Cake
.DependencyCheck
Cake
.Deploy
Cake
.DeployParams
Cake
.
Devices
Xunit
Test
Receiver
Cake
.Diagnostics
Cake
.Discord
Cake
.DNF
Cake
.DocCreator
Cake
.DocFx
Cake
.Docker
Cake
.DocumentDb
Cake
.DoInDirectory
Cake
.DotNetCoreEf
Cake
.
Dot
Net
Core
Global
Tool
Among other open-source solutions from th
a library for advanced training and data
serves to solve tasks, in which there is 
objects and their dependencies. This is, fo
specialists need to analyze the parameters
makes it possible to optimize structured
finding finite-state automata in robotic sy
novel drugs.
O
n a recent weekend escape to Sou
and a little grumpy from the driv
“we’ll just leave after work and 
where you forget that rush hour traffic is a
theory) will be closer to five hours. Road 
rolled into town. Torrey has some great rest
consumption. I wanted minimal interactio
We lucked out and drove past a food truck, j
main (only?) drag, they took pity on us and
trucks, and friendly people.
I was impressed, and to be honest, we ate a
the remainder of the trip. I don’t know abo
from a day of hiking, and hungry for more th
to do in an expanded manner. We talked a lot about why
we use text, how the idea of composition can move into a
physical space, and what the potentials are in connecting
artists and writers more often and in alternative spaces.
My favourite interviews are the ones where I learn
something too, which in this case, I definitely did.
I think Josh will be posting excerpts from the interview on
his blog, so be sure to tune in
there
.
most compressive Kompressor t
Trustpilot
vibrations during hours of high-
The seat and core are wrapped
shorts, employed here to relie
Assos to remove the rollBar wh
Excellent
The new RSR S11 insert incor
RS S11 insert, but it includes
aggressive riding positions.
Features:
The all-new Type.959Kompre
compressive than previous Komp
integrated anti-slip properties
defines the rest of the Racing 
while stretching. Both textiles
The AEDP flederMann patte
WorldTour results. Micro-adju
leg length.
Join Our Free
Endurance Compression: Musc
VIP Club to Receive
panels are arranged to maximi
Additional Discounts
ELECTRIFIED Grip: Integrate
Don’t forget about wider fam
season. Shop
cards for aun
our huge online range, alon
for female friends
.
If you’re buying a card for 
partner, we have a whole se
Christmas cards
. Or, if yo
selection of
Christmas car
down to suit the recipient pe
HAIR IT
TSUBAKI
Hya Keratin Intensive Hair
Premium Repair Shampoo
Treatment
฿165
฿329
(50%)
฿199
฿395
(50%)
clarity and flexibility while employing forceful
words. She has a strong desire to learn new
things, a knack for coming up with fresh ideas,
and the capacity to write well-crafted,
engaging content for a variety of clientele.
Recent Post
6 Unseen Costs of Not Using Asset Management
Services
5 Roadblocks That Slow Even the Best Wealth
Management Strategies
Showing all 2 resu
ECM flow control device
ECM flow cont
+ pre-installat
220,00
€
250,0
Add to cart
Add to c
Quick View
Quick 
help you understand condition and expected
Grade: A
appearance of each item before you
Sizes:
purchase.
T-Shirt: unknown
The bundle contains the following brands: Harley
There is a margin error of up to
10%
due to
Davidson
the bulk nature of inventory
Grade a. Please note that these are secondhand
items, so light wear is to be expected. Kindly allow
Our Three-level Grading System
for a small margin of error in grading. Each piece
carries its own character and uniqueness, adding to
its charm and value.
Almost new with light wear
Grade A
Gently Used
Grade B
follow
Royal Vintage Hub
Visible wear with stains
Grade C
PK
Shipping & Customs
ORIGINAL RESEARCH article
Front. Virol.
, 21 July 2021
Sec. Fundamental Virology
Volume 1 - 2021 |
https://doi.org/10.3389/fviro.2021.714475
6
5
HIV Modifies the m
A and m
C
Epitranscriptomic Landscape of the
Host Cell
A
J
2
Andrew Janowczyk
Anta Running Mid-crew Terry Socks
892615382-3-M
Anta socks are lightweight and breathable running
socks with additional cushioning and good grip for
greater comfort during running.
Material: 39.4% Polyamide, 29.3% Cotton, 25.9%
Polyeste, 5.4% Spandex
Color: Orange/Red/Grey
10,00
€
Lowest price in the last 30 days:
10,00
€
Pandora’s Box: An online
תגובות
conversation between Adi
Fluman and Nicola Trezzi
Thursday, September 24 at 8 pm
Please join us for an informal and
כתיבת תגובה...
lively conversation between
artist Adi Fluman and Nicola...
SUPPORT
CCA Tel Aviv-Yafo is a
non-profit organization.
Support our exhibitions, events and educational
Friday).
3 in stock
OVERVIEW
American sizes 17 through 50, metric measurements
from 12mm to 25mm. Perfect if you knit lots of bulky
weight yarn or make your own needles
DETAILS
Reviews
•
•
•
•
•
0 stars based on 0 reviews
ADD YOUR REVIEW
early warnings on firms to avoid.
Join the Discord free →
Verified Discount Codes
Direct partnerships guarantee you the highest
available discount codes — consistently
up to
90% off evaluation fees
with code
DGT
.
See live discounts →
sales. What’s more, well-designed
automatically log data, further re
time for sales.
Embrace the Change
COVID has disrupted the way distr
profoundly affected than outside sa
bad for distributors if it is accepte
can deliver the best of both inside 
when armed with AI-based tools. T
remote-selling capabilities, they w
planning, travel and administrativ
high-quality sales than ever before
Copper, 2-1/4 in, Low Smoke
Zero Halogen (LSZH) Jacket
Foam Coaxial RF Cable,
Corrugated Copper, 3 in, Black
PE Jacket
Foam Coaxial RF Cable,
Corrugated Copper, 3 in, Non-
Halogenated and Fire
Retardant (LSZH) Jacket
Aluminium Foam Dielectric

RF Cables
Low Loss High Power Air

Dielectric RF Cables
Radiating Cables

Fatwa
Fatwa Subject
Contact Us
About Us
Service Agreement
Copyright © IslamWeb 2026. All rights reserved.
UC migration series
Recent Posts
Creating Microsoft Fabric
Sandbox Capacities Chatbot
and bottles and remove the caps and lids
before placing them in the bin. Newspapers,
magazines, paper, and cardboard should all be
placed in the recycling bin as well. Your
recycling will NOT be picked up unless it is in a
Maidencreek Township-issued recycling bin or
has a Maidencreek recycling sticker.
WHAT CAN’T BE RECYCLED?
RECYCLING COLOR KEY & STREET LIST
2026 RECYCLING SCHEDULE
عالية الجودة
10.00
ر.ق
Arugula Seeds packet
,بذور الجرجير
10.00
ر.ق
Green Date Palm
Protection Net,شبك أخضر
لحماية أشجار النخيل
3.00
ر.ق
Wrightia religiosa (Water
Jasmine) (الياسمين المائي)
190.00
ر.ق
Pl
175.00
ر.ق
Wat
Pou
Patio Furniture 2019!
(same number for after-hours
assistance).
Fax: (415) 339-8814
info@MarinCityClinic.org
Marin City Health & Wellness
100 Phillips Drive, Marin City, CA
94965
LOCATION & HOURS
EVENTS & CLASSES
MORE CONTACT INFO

____________

Consegna
Riporta tali e quali tutte le righe dei record qui sopra, senza cambiare nulla.

Soluzione
Cake
.DependencyCheck
Cake
.Deploy
Cake
.DeployParams
Cake
.
Devices
Xunit
Test
Receiver
Cake
.Diagnostics
Cake
.Discord
Cake
.DNF
Cake
.DocCreator
Cake
.DocFx
Cake
.Docker
Cake
.DocumentDb
Cake
.DoInDirectory
Cake
.DotNetCoreEf
Cake
.
Dot
Net
Core
Global
Tool
Among other open-source solutions from th
a library for advanced training and data
serves to solve tasks, in which there is 
objects and their dependencies. This is, fo
specialists need to analyze the parameters
makes it possible to optimize structured
finding finite-state automata in robotic sy
novel drugs.
O
n a recent weekend escape to Sou
and a little grumpy from the driv
“we’ll just leave after work and 
where you forget that rush hour traffic is a
theory) will be closer to five hours. Road 
rolled into town. Torrey has some great rest
consumption. I wanted minimal interactio
We lucked out and drove past a food truck, j
main (only?) drag, they took pity on us and
trucks, and friendly people.
I was impressed, and to be honest, we ate a
the remainder of the trip. I don’t know abo
from a day of hiking, and hungry for more th
to do in an expanded manner. We talked a lot about why
we use text, how the idea of composition can move into a
physical space, and what the potentials are in connecting
artists and writers more often and in alternative spaces.
My favourite interviews are the ones where I learn
something too, which in this case, I definitely did.
I think Josh will be posting excerpts from the interview on
his blog, so be sure to tune in
there
.
most compressive Kompressor t
Trustpilot
vibrations during hours of high-
The seat and core are wrapped
shorts, employed here to relie
Assos to remove the rollBar wh
Excellent
The new RSR S11 insert incor
RS S11 insert, but it includes
aggressive riding positions.
Features:
The all-new Type.959Kompre
compressive than previous Komp
integrated anti-slip properties
defines the rest of the Racing 
while stretching. Both textiles
The AEDP flederMann patte
WorldTour results. Micro-adju
leg length.
Join Our Free
Endurance Compression: Musc
VIP Club to Receive
panels are arranged to maximi
Additional Discounts
ELECTRIFIED Grip: Integrate
Don’t forget about wider fam
season. Shop
cards for aun
our huge online range, alon
for female friends
.
If you’re buying a card for 
partner, we have a whole se
Christmas cards
. Or, if yo
selection of
Christmas car
down to suit the recipient pe
HAIR IT
TSUBAKI
Hya Keratin Intensive Hair
Premium Repair Shampoo
Treatment
฿165
฿329
(50%)
฿199
฿395
(50%)
clarity and flexibility while employing forceful
words. She has a strong desire to learn new
things, a knack for coming up with fresh ideas,
and the capacity to write well-crafted,
engaging content for a variety of clientele.
Recent Post
6 Unseen Costs of Not Using Asset Management
Services
5 Roadblocks That Slow Even the Best Wealth
Management Strategies
Showing all 2 resu
ECM flow control device
ECM flow cont
+ pre-installat
220,00
€
250,0
Add to cart
Add to c
Quick View
Quick 
help you understand condition and expected
Grade: A
appearance of each item before you
Sizes:
purchase.
T-Shirt: unknown
The bundle contains the following brands: Harley
There is a margin error of up to
10%
due to
Davidson
the bulk nature of inventory
Grade a. Please note that these are secondhand
items, so light wear is to be expected. Kindly allow
Our Three-level Grading System
for a small margin of error in grading. Each piece
carries its own character and uniqueness, adding to
its charm and value.
Almost new with light wear
Grade A
Gently Used
Grade B
follow
Royal Vintage Hub
Visible wear with stains
Grade C
PK
Shipping & Customs
ORIGINAL RESEARCH article
Front. Virol.
, 21 July 2021
Sec. Fundamental Virology
Volume 1 - 2021 |
https://doi.org/10.3389/fviro.2021.714475
6
5
HIV Modifies the m
A and m
C
Epitranscriptomic Landscape of the
Host Cell
A
J
2
Andrew Janowczyk
Anta Running Mid-crew Terry Socks
892615382-3-M
Anta socks are lightweight and breathable running
socks with additional cushioning and good grip for
greater comfort during running.
Material: 39.4% Polyamide, 29.3% Cotton, 25.9%
Polyeste, 5.4% Spandex
Color: Orange/Red/Grey
10,00
€
Lowest price in the last 30 days:
10,00
€
Pandora’s Box: An online
תגובות
conversation between Adi
Fluman and Nicola Trezzi
Thursday, September 24 at 8 pm
Please join us for an informal and
כתיבת תגובה...
lively conversation between
artist Adi Fluman and Nicola...
SUPPORT
CCA Tel Aviv-Yafo is a
non-profit organization.
Support our exhibitions, events and educational
Friday).
3 in stock
OVERVIEW
American sizes 17 through 50, metric measurements
from 12mm to 25mm. Perfect if you knit lots of bulky
weight yarn or make your own needles
DETAILS
Reviews
•
•
•
•
•
0 stars based on 0 reviews
ADD YOUR REVIEW
early warnings on firms to avoid.
Join the Discord free →
Verified Discount Codes
Direct partnerships guarantee you the highest
available discount codes — consistently
up to
90% off evaluation fees
with code
DGT
.
See live discounts →
sales. What’s more, well-designed
automatically log data, further re
time for sales.
Embrace the Change
COVID has disrupted the way distr
profoundly affected than outside sa
bad for distributors if it is accepte
can deliver the best of both inside 
when armed with AI-based tools. T
remote-selling capabilities, they w
planning, travel and administrativ
high-quality sales than ever before
Copper, 2-1/4 in, Low Smoke
Zero Halogen (LSZH) Jacket
Foam Coaxial RF Cable,
Corrugated Copper, 3 in, Black
PE Jacket
Foam Coaxial RF Cable,
Corrugated Copper, 3 in, Non-
Halogenated and Fire
Retardant (LSZH) Jacket
Aluminium Foam Dielectric

RF Cables
Low Loss High Power Air

Dielectric RF Cables
Radiating Cables

Fatwa
Fatwa Subject
Contact Us
About Us
Service Agreement
Copyright © IslamWeb 2026. All rights reserved.
UC migration series
Recent Posts
Creating Microsoft Fabric
Sandbox Capacities Chatbot
and bottles and remove the caps and lids
before placing them in the bin. Newspapers,
magazines, paper, and cardboard should all be
placed in the recycling bin as well. Your
recycling will NOT be picked up unless it is in a
Maidencreek Township-issued recycling bin or
has a Maidencreek recycling sticker.
WHAT CAN’T BE RECYCLED?
RECYCLING COLOR KEY & STREET LIST
2026 RECYCLING SCHEDULE
عالية الجودة
10.00
ر.ق
Arugula Seeds packet
,بذور الجرجير
10.00
ر.ق
Green Date Palm
Protection Net,شبك أخضر
لحماية أشجار النخيل
3.00
ر.ق
Wrightia religiosa (Water
Jasmine) (الياسمين المائي)
190.00
ر.ق
Pl
175.00
ر.ق
Wat
Pou
Patio Furniture 2019!
(same number for after-hours
assistance).
Fax: (415) 339-8814
info@MarinCityClinic.org
Marin City Health & Wellness
100 Phillips Drive, Marin City, CA
94965
LOCATION & HOURS
EVENTS & CLASSES
MORE CONTACT INFO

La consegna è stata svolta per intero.